# Gasoline News



## myoung (Apr 15, 2002)

ConocoPhillips Gasoline Meets Automakers' "Top Tier" Standards 
10/07/2004 
HOUSTON, Oct. 7, 2004 --- ConocoPhillips [NYSE:COP] is pleased to announce today that its gasoline has been recognized as a "Top Tier Detergent Gasoline" by four of the world's largest automakers -- BMW, General Motors (GM), Honda, and Toyota. 

The new Top Tier program was established by these automakers as a voluntary program to identify oil companies who provide the higher level of detergency that helps to prevent deposits on intake values and fuel injectors. Top Tier Detergent Gasoline requirements exceed the U.S. Environmental Protection Agency's minimum level of gasoline deposit control additive performance. 

"This recognition reinforces ConocoPhillips' commitment to the quality of our *Phillips 66, Conoco and 76 gasoline*,"  said Mark Harper, president, U.S. marketing for ConocoPhillips. "We feel it will give our marketers and dealers a distinct advantage in the market place."

ConocoPhillips introduced Quality PROclean Gasolines earlier this year, making the company's gasoline among the highest quality available in the market. The gasoline additive, which is available in all three grades, already exceeded the Top Tier requirements that were later established. 

"We are pleased that the quality of our gasoline has been backed up with this Top Tier recognition," Harper said. "It demonstrates our promise to consumers to provide a high quality product that will help clean their engines and reduce deposits. Cleaner burning fuels are environmentally friendlier fuels."

ConocoPhillips utilizes a network of marketers and dealers operating approximately 13,300 outlets under the Phillips 66, Conoco and 76 brands. ConocoPhillips owns and operates approximately 330 retail sites and is the largest refiner in the United States with crude oil processing capacity of approximately 2.2 million barrels of oil per day.


----------



## andre (Apr 30, 2002)

Too bad they're nowhere in MY neighborhood.....


----------



## sethwas (Apr 30, 2002)

I'm still waiting for the gas companies to charge like this:

High test (91 octane and up) charge like $3+ per gallon (they make extra profit on this).
Mid grade (89ish) charge current fuel prices so around the $2 mark.
Low grade (87 and below) charge in the $1-1.50 range. In otherwords lose money.
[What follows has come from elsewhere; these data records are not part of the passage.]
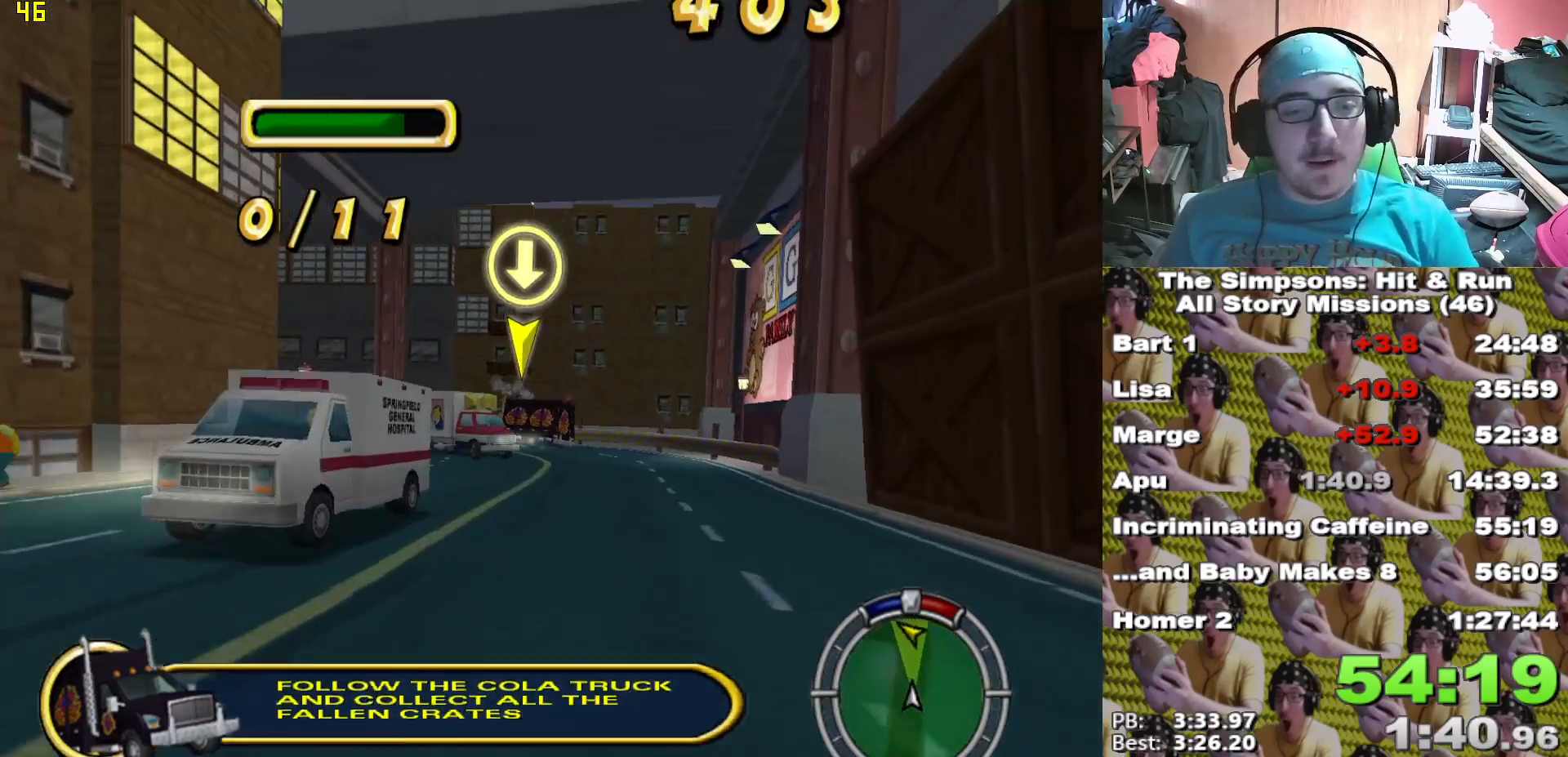
{"dt_ms": 500, "buttons": ["X"], "left_stick": "left", "right_stick": "center", "events": [[50, "left_stick", "center"], [200, "left_stick", "right"], [283, "left_stick", "center"], [383, "left_stick", "left"]]}
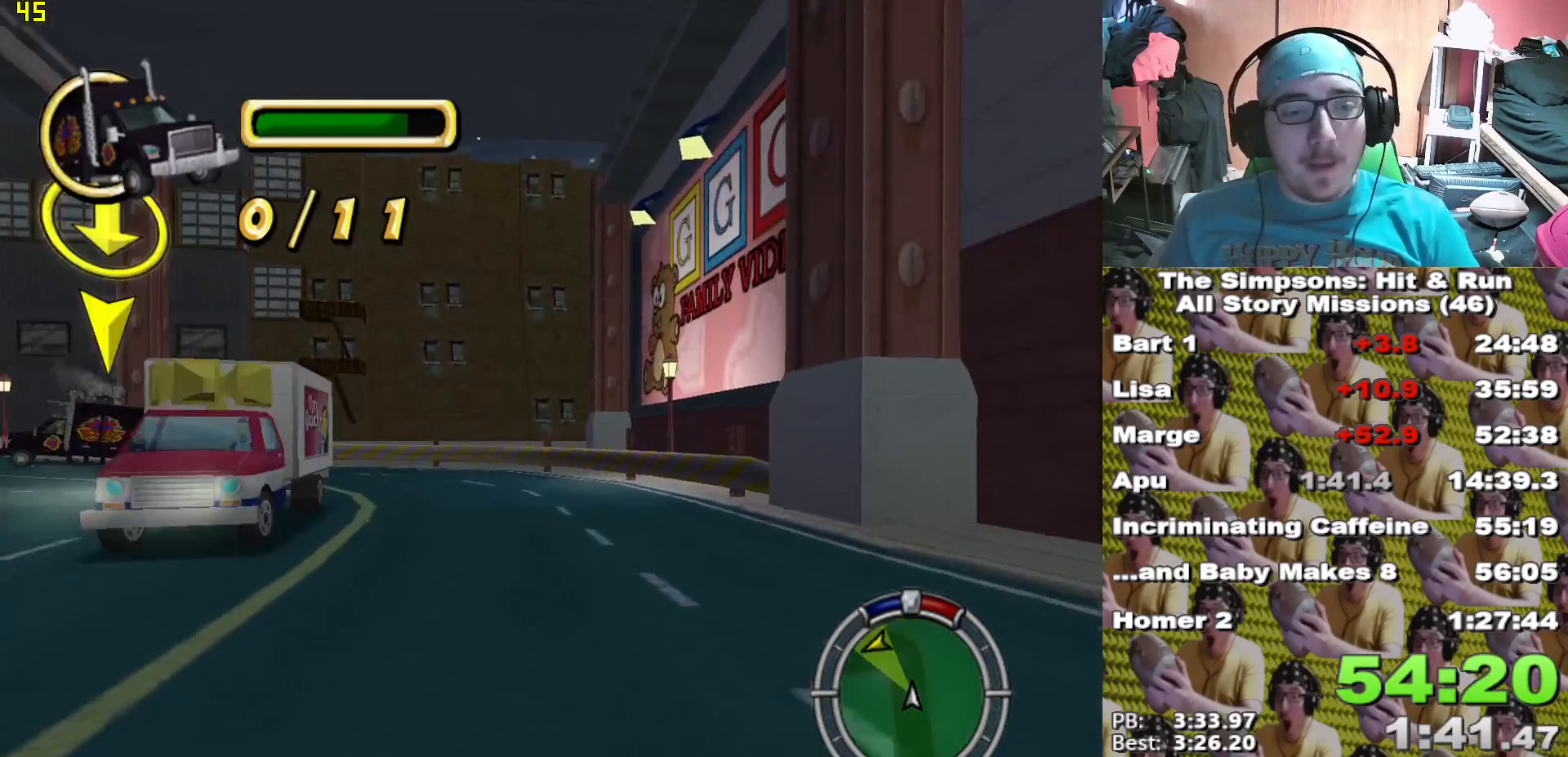
{"dt_ms": 500, "buttons": ["X"], "left_stick": "left", "right_stick": "center", "events": []}
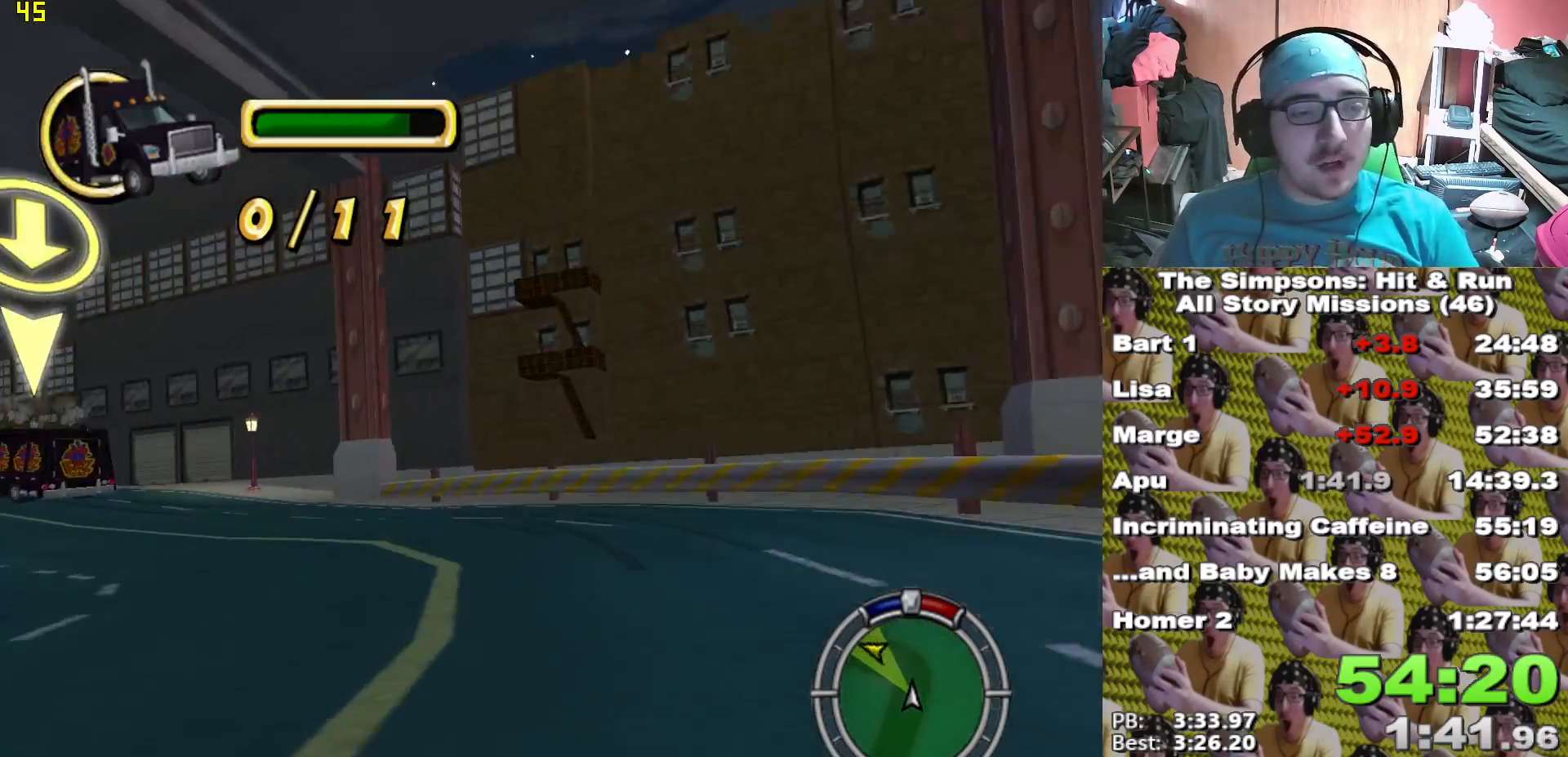
{"dt_ms": 500, "buttons": ["X"], "left_stick": "center", "right_stick": "center", "events": [[367, "left_stick", "center"]]}
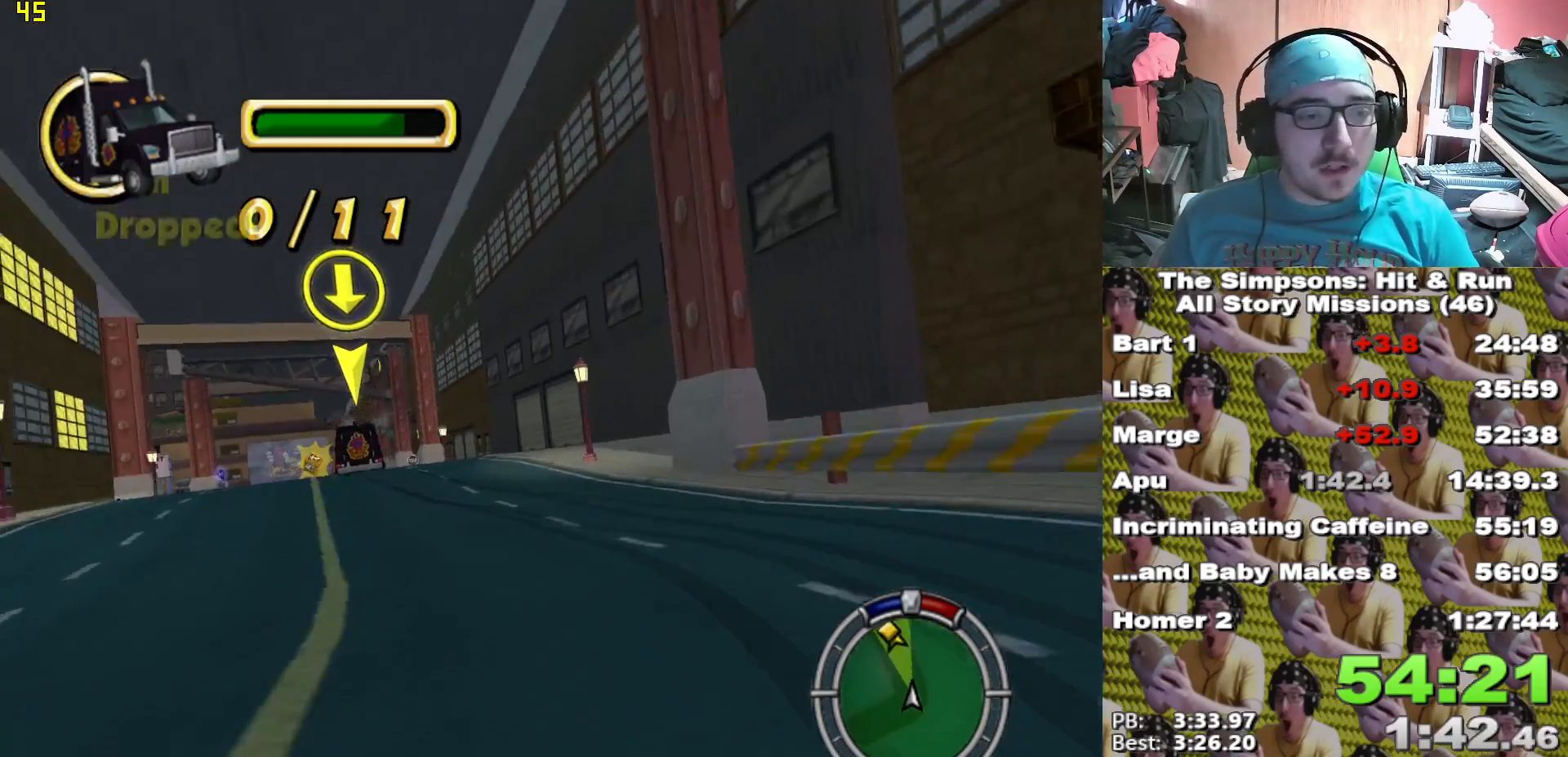
{"dt_ms": 500, "buttons": ["X"], "left_stick": "center", "right_stick": "center", "events": []}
This way people will shop for gas accordingly. and if they want to save a buck by putting cheapo in a ferrari they'll screw up their engine and will learn a thing or 2. (like pay up or buy a car that runs on 87)

Seth


----------



## Zac (Mar 10, 2004)

I wonder how it compares with Chevron with Techtron...


----------



## myoung (Apr 15, 2002)

NickZac said:


> I wonder how it compares with Chevron with Techtron...


Obviously just below the top tier


----------



## Zac (Mar 10, 2004)

myoung said:


> Obviously just below the top tier


too bad we dont have anyone who sells it around here . guess ill stick with V power or techtron.


----------